I loved the title. It’s taken from a Tennyson poem, that Faulks quotes at the start of the book. Anyway, it’s the reason I bought the book. Faulks’ more famous work is Birdsong from 1993, in which a women in the 1970’s tries to understand her grandfather’s experiences of WW1. I never read it, but picked this more contemporary effort instead. This also deals with war, although more focused on WW2 this time.
Set in the mid 1980’s our protagonist, Robert Hendricks is prompted to revisit old memories of his childhood, a lost love, and war time combat after receiving an odd letter from a man who served with his father in the First World War. The death of Robert’s father in the war has left a hole in his life, like many children growing up in the interwar period. There is a compelling moment when teenage Robert looks at his teacher, injured in WW1, and doesn’t realise he is looking at his own future.
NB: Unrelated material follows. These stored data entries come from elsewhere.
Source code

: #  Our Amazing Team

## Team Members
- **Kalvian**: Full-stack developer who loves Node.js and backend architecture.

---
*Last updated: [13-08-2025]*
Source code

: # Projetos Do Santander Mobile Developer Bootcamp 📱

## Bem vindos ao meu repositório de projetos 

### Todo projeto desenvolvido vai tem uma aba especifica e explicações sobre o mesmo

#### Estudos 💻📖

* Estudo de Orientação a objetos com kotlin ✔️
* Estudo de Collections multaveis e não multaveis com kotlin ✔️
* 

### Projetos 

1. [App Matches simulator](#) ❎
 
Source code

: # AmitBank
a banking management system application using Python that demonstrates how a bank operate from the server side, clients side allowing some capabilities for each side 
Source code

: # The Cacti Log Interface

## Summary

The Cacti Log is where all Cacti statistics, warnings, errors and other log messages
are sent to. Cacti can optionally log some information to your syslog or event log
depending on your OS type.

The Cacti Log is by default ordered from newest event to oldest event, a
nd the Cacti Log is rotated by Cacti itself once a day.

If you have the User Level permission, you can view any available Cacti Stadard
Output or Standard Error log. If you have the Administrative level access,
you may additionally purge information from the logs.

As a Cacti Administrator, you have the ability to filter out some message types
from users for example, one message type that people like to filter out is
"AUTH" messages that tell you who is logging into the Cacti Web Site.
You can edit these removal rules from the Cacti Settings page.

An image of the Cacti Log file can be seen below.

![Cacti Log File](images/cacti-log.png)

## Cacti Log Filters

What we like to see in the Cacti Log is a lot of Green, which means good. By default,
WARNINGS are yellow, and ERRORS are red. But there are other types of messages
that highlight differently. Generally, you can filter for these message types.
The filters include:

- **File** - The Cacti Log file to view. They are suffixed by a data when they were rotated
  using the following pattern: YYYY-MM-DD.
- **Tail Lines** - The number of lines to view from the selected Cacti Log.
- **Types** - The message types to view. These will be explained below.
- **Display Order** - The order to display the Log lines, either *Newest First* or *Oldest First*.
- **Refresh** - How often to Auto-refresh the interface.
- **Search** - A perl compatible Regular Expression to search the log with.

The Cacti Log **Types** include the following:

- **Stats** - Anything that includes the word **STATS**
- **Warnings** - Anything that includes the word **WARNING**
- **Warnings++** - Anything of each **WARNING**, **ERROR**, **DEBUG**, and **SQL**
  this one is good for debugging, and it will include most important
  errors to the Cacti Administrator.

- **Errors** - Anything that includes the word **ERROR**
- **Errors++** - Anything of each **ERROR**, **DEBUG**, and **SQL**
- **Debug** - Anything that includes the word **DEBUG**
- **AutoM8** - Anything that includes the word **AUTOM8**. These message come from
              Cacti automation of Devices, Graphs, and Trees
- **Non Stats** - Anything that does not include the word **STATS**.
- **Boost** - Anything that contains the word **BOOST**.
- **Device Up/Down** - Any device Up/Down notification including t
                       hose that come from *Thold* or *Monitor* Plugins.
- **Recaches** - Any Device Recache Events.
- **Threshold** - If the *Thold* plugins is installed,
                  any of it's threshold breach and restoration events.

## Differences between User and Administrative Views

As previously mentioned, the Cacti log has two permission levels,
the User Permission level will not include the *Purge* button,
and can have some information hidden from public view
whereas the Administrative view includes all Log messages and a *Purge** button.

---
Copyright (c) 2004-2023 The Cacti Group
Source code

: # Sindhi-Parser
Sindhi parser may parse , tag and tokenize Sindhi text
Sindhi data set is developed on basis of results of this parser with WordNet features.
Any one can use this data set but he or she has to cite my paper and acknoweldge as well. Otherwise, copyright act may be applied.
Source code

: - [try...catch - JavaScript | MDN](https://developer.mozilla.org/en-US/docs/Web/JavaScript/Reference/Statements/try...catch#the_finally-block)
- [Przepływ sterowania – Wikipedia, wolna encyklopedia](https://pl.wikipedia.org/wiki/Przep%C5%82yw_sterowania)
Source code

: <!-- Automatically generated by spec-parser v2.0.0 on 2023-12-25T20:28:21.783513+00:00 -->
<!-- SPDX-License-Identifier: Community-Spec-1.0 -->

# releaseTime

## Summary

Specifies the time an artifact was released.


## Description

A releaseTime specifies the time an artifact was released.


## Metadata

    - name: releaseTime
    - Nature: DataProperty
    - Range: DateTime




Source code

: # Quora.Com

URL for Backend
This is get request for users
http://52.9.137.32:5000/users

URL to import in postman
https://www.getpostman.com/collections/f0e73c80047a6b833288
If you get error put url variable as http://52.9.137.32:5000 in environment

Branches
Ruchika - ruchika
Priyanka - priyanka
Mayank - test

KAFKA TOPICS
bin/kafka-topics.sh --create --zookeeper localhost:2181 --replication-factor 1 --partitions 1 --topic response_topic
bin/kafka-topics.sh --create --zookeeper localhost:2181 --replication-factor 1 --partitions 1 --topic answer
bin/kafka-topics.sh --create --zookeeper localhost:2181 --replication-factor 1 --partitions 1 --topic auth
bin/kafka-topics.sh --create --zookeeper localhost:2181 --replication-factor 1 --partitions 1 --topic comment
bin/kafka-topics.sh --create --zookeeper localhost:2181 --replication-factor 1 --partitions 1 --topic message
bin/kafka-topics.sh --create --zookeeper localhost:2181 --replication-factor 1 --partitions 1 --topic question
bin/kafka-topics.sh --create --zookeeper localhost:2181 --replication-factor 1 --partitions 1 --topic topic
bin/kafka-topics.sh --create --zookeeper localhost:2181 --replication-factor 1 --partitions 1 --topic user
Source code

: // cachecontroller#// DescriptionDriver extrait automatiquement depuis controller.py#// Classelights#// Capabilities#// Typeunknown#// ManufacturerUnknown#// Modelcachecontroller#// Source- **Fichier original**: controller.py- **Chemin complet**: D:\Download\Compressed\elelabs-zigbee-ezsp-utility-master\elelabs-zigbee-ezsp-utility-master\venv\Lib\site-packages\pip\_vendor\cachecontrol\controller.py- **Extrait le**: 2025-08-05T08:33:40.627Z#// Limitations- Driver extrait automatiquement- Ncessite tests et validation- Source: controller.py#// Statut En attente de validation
Rob is also a psychiatrist, who worked in the crazy post-war period to change the system of essentially incarcerating mental patients, and instead focusing on listening to them to help them work through their problems. So he goes on his own journey, working through his painful memories of wartime combat.
Here’s my first issue. The war stuff was boring. Lots of stuff about platoons, troops, brigades and so on which meant little to me. I think Faulks did explain it at one point but then I forgot. When A company were killed I had no idea how many people that was, and didn’t really care much about them. I’m sure actually war is horrible, but this felt like a dry description of something he read in a book. ‘The Narrow Road To The Deep North’ is a similar story, a Dr looking back at the time he spent in a Japanese POW camp in WW2. But the descriptions of death and illness are graphic and memorable.
The criticism I had of The Narrow Road To The Deep North was that, whilst living through the grotesque horror of a POW camp, he was day dreaming about a boring woman he’d had a fling with. Same thing here really, in Where My Heart Used To Beat, our Robert keeps babbling on about L. She’s a boring Italian women he had a brief fling with but, the loss of whom apparently destroyed his ability to connect with human beings or something…
Ten years after the last time I saw her I knew that having loved Luisa, I would ever afterwards be lonely.
I’m sorry, I’m not that romantic. I find it hard to believe that you could wallow in loneliness for decades over someone you knew for six weeks…And she wasn’t that interesting. You know the line in Sherlock Holmes about ‘the woman’, Irene Adler was the only woman that Holmes could acknowledge. There’s her, and there’s all other women. Well, I never really got that either I’m afraid. Irene Adler never seemed that exciting, and Luisa whats-her-name spoke Italian a bit and took her clothes off.
Anyway, for the most part this book was just rather boring. It was OK but nothing special. It made me realise how much better The Narrow Road was.